Though RIM has posted better than expected quarterly results on the back of its Torch 9800 smart phone unveiled in August, its stock has not stopped its downward march.  
It has sunk more than 20 percent this year alone. At its height in June 2008 just before the global meltdown began, RIM shares traded at more than $150.

Since the BlackBerry is fast losing its dominant position in the smart phone market in North America to Apple's iPhone and Google Android devices, RIM has gone on the offensive since August by unleashing the BlackBerry Torch 9800 and now the PlayBook.

Since the BlackBerry tablet will be available in North America only early next year - exactly one year after Apple's iPad - analysts say the late availability of the PlayBook will not help RIM's fortunes much as Dell, Cisco and Samsung are also ready to cram the market with their tablets.

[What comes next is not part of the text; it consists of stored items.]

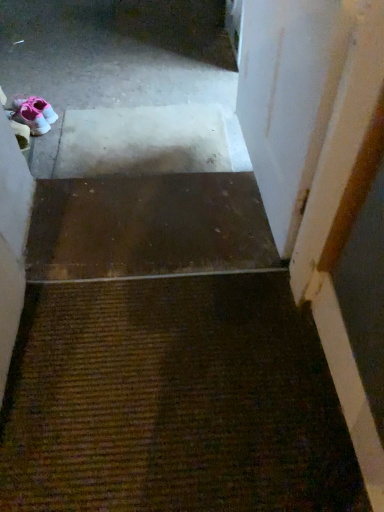
Locate an element on the screen. brown textured mat at center is located at coordinates (173, 401).

What are the coordinates of `pink fabric sneakers at upper left` in the screenshot? It's located at (34, 114).

Where is `brown matte stair at center`? The height and width of the screenshot is (512, 384). brown matte stair at center is located at coordinates (148, 227).

Consider the image. Does pink fabric sneakers at upper left have a smaller size compared to white matte door at upper right?

Indeed, pink fabric sneakers at upper left has a smaller size compared to white matte door at upper right.

How far apart are pink fabric sneakers at upper left and white matte door at upper right?

They are 1.29 meters apart.

Does pink fabric sneakers at upper left have a lesser height compared to white matte door at upper right?

Yes, pink fabric sneakers at upper left is shorter than white matte door at upper right.

From the image's perspective, is pink fabric sneakers at upper left under white matte door at upper right?

Incorrect, from the image's perspective, pink fabric sneakers at upper left is higher than white matte door at upper right.

Is pink fabric sneakers at upper left next to brown matte stair at center?

No, pink fabric sneakers at upper left is not making contact with brown matte stair at center.

Which is closer to the camera, (42, 134) or (91, 252)?

Point (42, 134).

Is pink fabric sneakers at upper left aimed at brown matte stair at center?

No, pink fabric sneakers at upper left is not aimed at brown matte stair at center.

Locate an element on the screen. This screenshot has width=384, height=512. footwear behind the brown matte stair at center is located at coordinates (34, 114).

From a real-world perspective, who is located higher, pink fabric sneakers at upper left or brown textured mat at center?

brown textured mat at center.

Considering the relative sizes of pink fabric sneakers at upper left and brown textured mat at center in the image provided, is pink fabric sneakers at upper left smaller than brown textured mat at center?

Yes.

Does pink fabric sneakers at upper left have a lesser width compared to brown textured mat at center?

Yes.

Which is in front, point (83, 230) or point (19, 112)?

The point (83, 230) is closer.

Is brown matte stair at center oriented towards pink fabric sneakers at upper left?

No, brown matte stair at center does not turn towards pink fabric sneakers at upper left.

Do you think brown matte stair at center is within pink fabric sneakers at upper left, or outside of it?

brown matte stair at center cannot be found inside pink fabric sneakers at upper left.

They say the company should have made the device available by the Christmas shopping season. Any technological breakthrough by its opponents during the interim could soon overtake the PlayBook, the analysts add. By unveiling the PlayBook months in advance before it hits the market, the BlackBerry maker may have ticked off its competition to go for even higher-end tablets, they fear.

Even as RIM stock slipped, the Toronto stock market (TSX) closed higher Tuesday on gold shares pushed up by the US data showing deteriorating consumer confidence in the recovery. The TSX composite index rose 88.28 points to close at 12,278.88, with energy, metal and financial stocks slightly up.

The world's biggest energy and mining market is slowing inching towards its historic high of more than 15,000 points reached in June 2008. However, its recovery remains fragile because of the continuing US crisis.